In the early twenties Soviet Union desperately needed ample funding to restore the economy. The hopes for foreign investments were vague, as gross nationalization had been only three years before. Moreover the process of international recognition had just started and there were only a few countries the diplomatic relations were established with.

But as the large international consortiums were cautious about doing business in the USSR, those young and ambitious were trying to snatch a roll. The Soviet Government was selling out masterpieces of art, furs, jewelry, caviar. Armand Hammer – a young businessman from New York had huge plans for purchasing some of those valuables for cheap. He came to Soviet Union with medical supplies for soviet citizens and made several deals with Lenin for importing of furs. Later he moved to Russia to supervise those operations, opening his most famous venture – a pencil factory. Although these factory products made him quite famous as every pupil in the country dreamt about getting Hammer pencils, which were of excellent quality, Hammer’s main source of income was in oil and coal. Somehow, he managed to talk Lenin into granting him exclusive rights to develop several asbestos and coal mines.
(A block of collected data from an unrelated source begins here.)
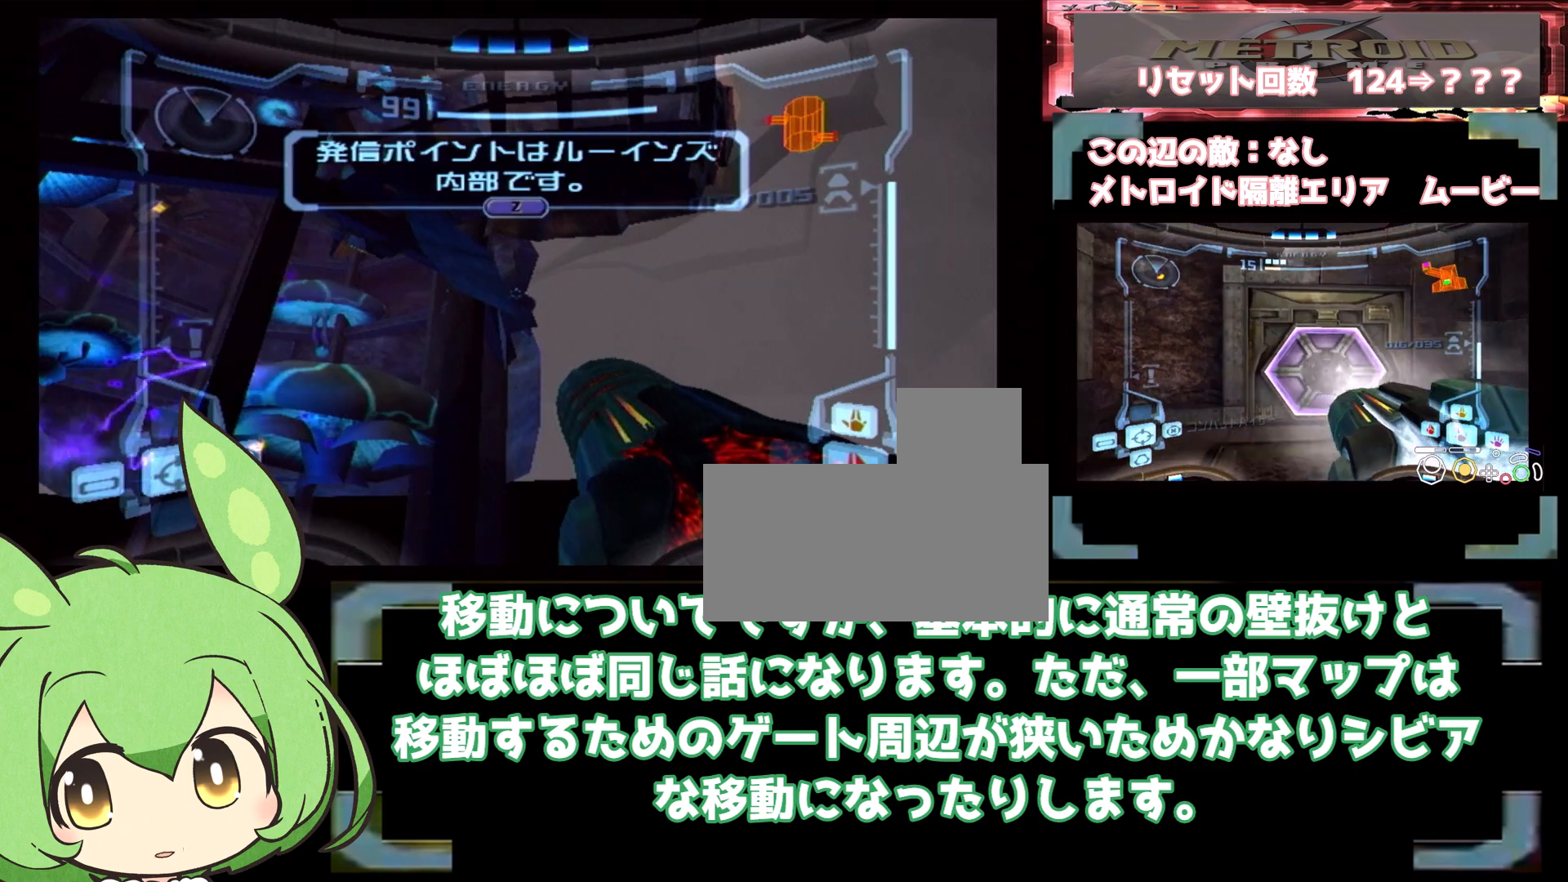
{"dt_ms": 500, "buttons": ["L1"], "left_stick": "left", "right_stick": "center", "events": [[333, "left_stick", "up"], [383, "left_stick", "center"], [483, "left_stick", "left"]]}
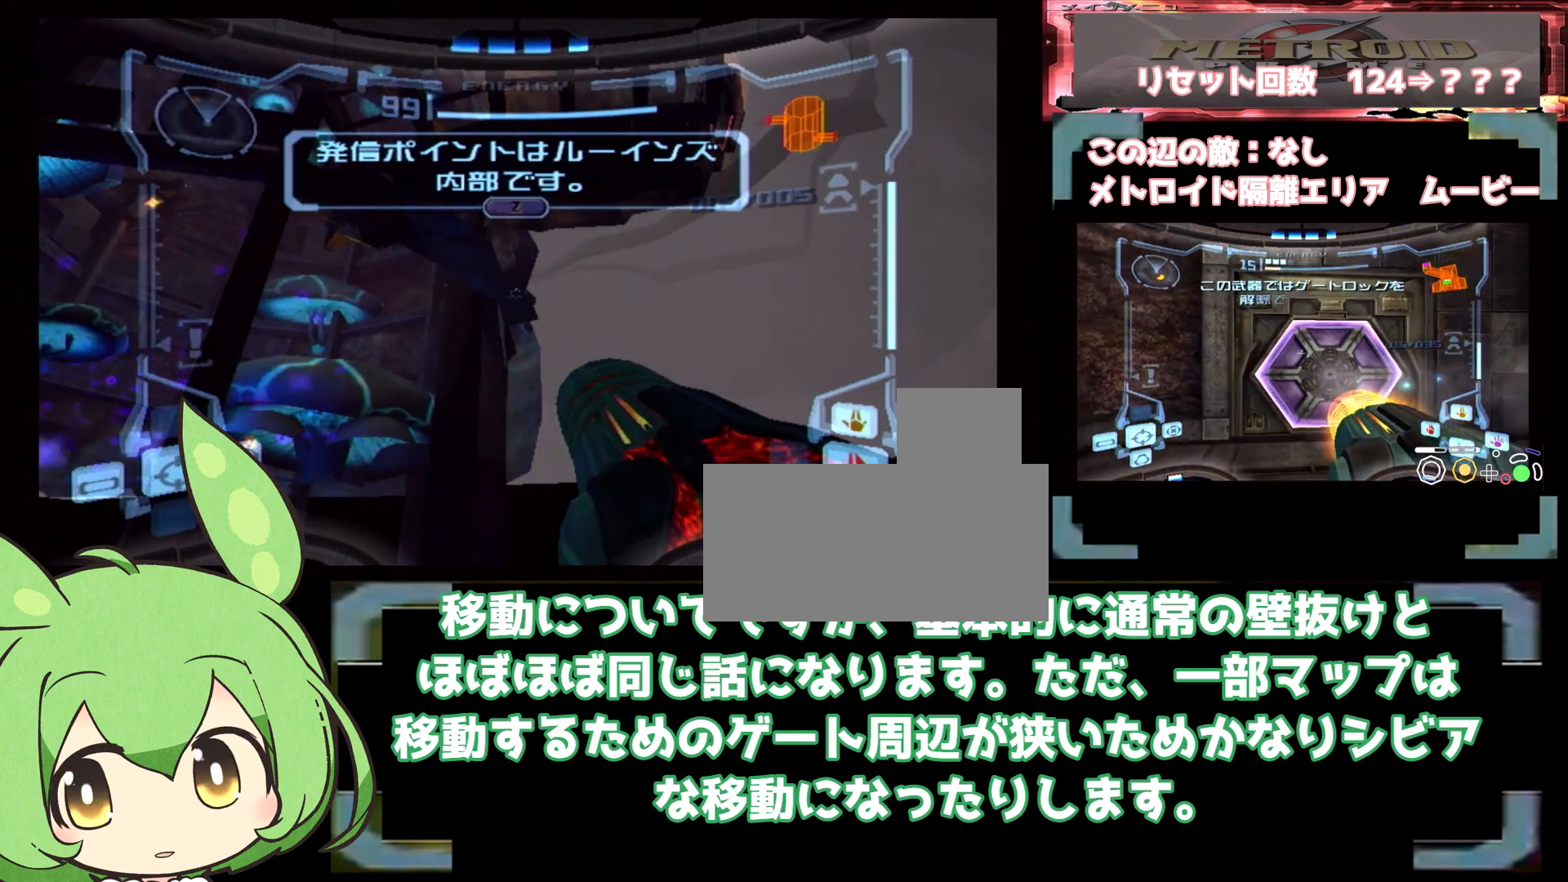
{"dt_ms": 500, "buttons": ["L1"], "left_stick": "center", "right_stick": "center", "events": [[183, "left_stick", "center"], [267, "left_stick", "left"], [317, "left_stick", "center"], [383, "left_stick", "left"], [433, "left_stick", "center"]]}
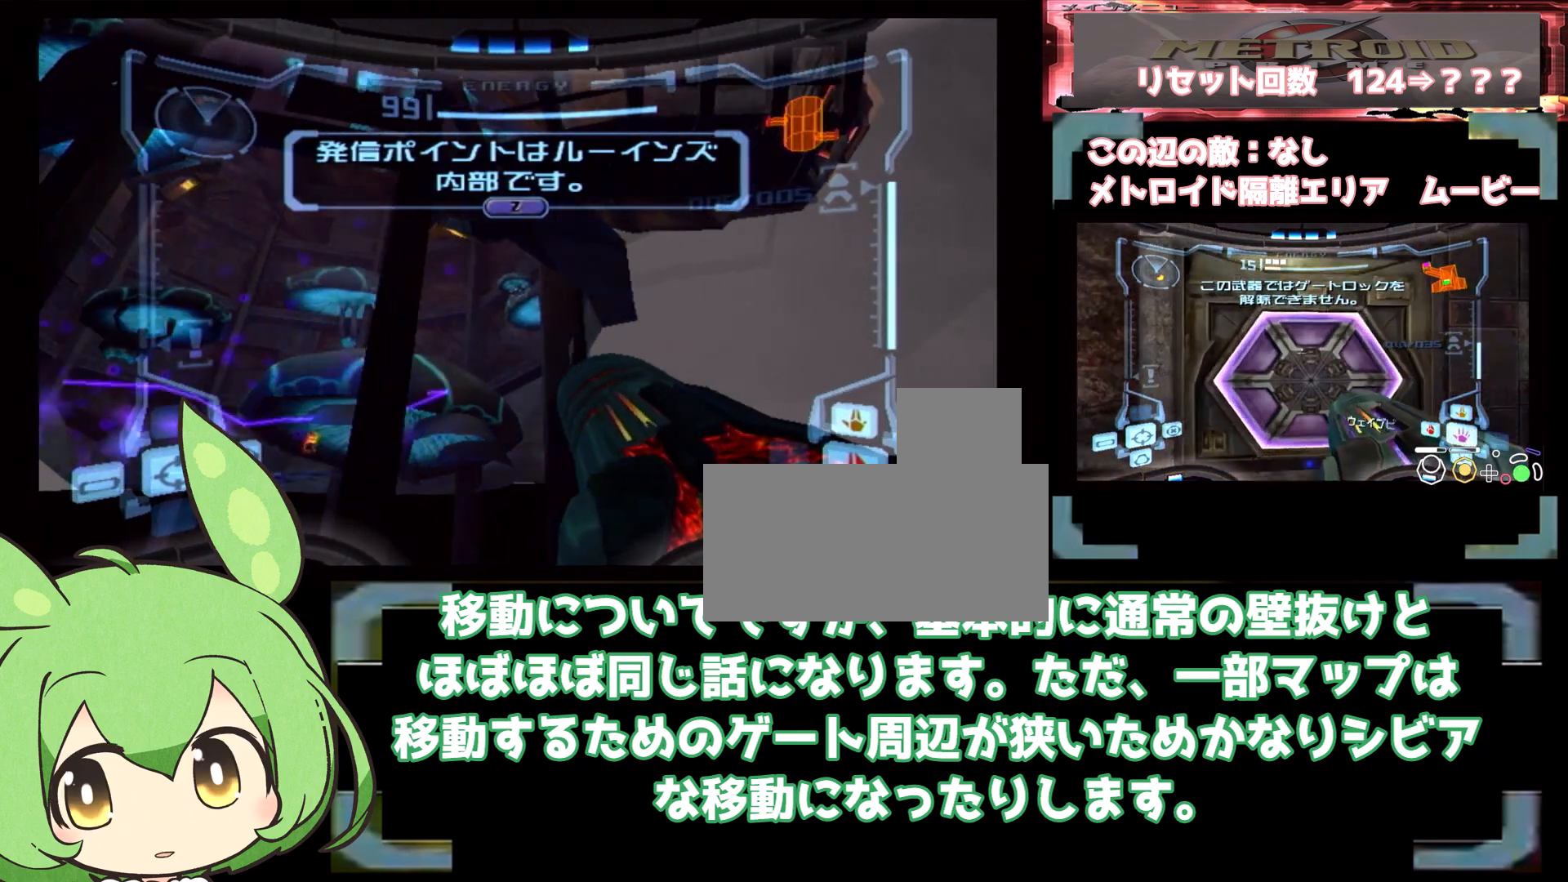
{"dt_ms": 500, "buttons": ["L1"], "left_stick": "center", "right_stick": "center", "events": [[167, "left_stick", "right"], [217, "left_stick", "center"]]}
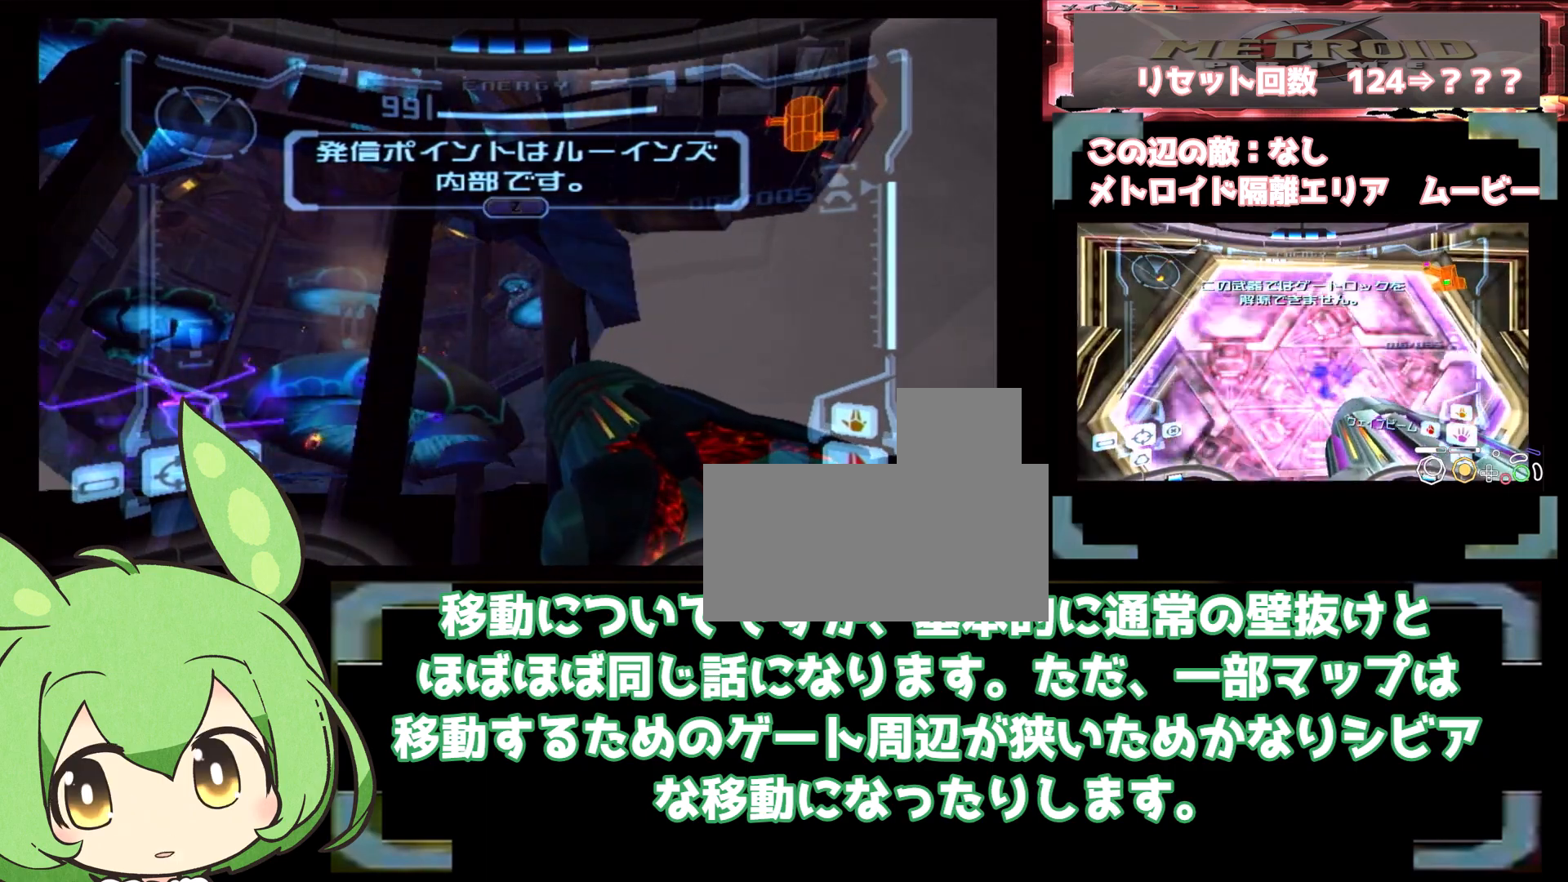
{"dt_ms": 500, "buttons": ["L1"], "left_stick": "center", "right_stick": "center", "events": []}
He returned to USA in the early 30s but his business ventures in the USSR remained. Although it is not known how Bolsheviks and Hammer shared expenses and profits later, but Hammer was the one and only multimillionaire, who had personal acquaintances with all the leaders of the Soviet Union starting from Lenin (died 1924) up to Yuri Andropov (died 1984) – 60 years of successful business in Russia.

Note the way the Armand Hammer's logo is emblazed on the red flag on the poster above. Instead of the original “Hammer and Sickle” is has got colors of the Star Spangled Banner and the Statue of Liberty image. This was quite a familiarity doing such things with a national anthem, but nevertheless Hammer could get away with it, as his enterprises were too valuable for the Soviet Union.